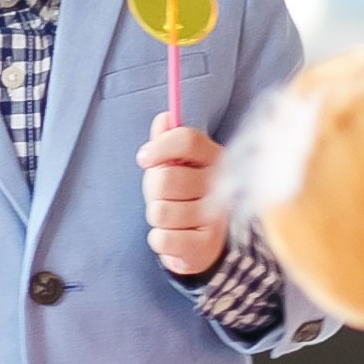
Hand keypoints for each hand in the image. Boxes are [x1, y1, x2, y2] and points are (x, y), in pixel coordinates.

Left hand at [139, 121, 228, 277]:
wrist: (209, 240)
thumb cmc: (189, 195)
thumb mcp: (180, 164)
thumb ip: (170, 140)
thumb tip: (164, 119)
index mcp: (213, 157)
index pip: (187, 140)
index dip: (160, 147)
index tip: (143, 159)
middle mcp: (220, 184)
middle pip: (165, 178)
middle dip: (153, 191)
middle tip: (164, 197)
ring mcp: (216, 217)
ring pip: (160, 211)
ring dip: (157, 217)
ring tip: (172, 218)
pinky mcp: (207, 245)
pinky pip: (162, 239)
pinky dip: (159, 240)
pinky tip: (174, 237)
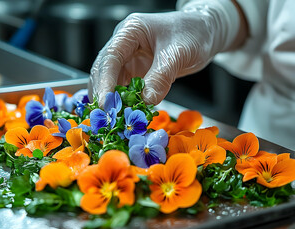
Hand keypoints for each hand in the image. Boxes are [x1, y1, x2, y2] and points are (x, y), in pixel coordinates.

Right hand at [89, 1, 240, 105]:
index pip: (111, 57)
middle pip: (104, 70)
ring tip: (114, 119)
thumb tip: (146, 101)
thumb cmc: (193, 33)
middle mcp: (124, 44)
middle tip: (108, 116)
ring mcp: (127, 59)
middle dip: (104, 93)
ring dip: (112, 100)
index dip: (105, 81)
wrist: (204, 33)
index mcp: (130, 31)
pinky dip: (124, 102)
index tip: (106, 103)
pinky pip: (124, 88)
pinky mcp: (134, 72)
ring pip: (110, 82)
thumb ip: (161, 76)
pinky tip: (126, 114)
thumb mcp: (178, 53)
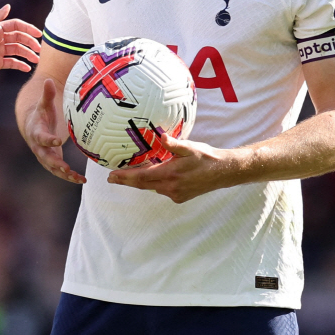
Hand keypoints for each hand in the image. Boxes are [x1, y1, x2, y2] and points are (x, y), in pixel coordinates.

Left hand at [0, 4, 41, 82]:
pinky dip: (20, 64)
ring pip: (17, 50)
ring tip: (35, 59)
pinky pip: (13, 62)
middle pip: (19, 38)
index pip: (16, 26)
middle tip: (38, 49)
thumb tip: (7, 6)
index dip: (28, 29)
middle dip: (30, 43)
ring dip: (27, 54)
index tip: (38, 34)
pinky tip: (27, 67)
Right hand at [22, 77, 84, 183]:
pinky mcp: (52, 161)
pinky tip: (82, 180)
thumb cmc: (41, 113)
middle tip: (66, 168)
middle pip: (45, 157)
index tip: (57, 141)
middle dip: (55, 163)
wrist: (33, 125)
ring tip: (78, 178)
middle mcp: (39, 147)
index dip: (48, 139)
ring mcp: (45, 156)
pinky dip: (70, 176)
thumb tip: (47, 80)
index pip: (41, 137)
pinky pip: (60, 171)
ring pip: (53, 168)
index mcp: (36, 132)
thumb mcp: (44, 104)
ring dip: (64, 174)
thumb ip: (47, 94)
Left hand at [106, 135, 237, 202]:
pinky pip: (162, 190)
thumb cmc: (206, 158)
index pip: (141, 177)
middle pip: (142, 185)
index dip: (125, 177)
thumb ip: (174, 144)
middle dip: (126, 181)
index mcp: (170, 174)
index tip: (112, 176)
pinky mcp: (180, 197)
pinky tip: (154, 177)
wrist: (223, 173)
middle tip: (111, 178)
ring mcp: (175, 194)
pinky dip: (155, 183)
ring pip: (152, 187)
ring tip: (128, 175)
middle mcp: (170, 187)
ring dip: (141, 182)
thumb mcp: (190, 147)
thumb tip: (160, 136)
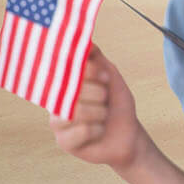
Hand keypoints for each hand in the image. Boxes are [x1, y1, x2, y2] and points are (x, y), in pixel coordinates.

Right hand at [48, 46, 147, 170]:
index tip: (104, 77)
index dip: (88, 72)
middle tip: (105, 100)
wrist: (127, 134)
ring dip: (100, 113)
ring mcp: (58, 122)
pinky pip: (80, 132)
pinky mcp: (64, 142)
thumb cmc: (116, 103)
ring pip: (76, 112)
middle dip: (98, 94)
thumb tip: (85, 41)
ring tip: (103, 116)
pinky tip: (99, 130)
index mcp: (65, 84)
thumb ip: (96, 59)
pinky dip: (97, 130)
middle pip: (72, 91)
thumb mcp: (110, 76)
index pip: (66, 71)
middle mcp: (56, 102)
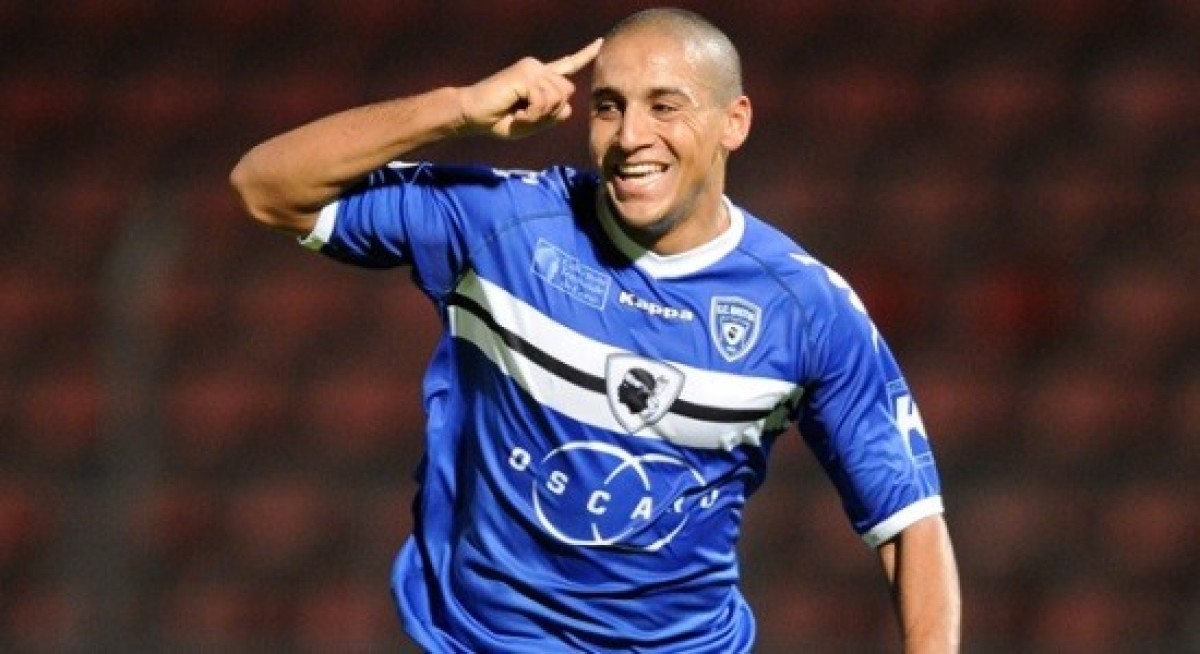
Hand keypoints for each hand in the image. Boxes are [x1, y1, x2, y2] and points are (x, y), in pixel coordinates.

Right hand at [457, 39, 601, 139]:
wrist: (471, 115)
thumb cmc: (497, 120)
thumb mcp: (531, 124)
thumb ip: (552, 117)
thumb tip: (568, 108)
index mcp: (539, 77)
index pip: (567, 64)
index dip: (585, 55)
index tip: (601, 42)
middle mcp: (537, 68)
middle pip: (568, 92)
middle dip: (552, 112)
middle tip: (527, 118)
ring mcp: (531, 69)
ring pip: (558, 98)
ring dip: (540, 115)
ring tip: (519, 114)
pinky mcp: (525, 75)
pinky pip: (544, 101)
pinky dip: (532, 115)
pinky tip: (517, 113)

________________________

TASK ITEM: Starting at the line containing "thumb ip: (170, 140)" and stopping at the line containing "middle pip: (104, 70)", output each line exactly as it appears above. Leave out the pictures.

RESPONSE AREA:
thumb ip: (170, 140)
thumb tip: (164, 119)
index mcp: (213, 157)
index pip: (187, 140)
index dip: (160, 147)
index tip: (143, 159)
middle mcp: (220, 184)
middle pip: (165, 178)
middle dip: (153, 191)
middle tip: (164, 197)
ring mcp: (216, 217)
ring pip: (160, 211)
ring dip: (157, 217)
ring tip: (172, 218)
pinky mcp: (207, 245)
pinky pip: (162, 239)
pinky dip: (159, 240)
pinky tip: (174, 237)
Hand keypoints for each hand in the image. Boxes are [x1, y1, x2, y2] and points are (x, y), in pixel coordinates.

Right hand at [89, 1, 240, 105]:
index pip: (111, 57)
middle pip: (104, 70)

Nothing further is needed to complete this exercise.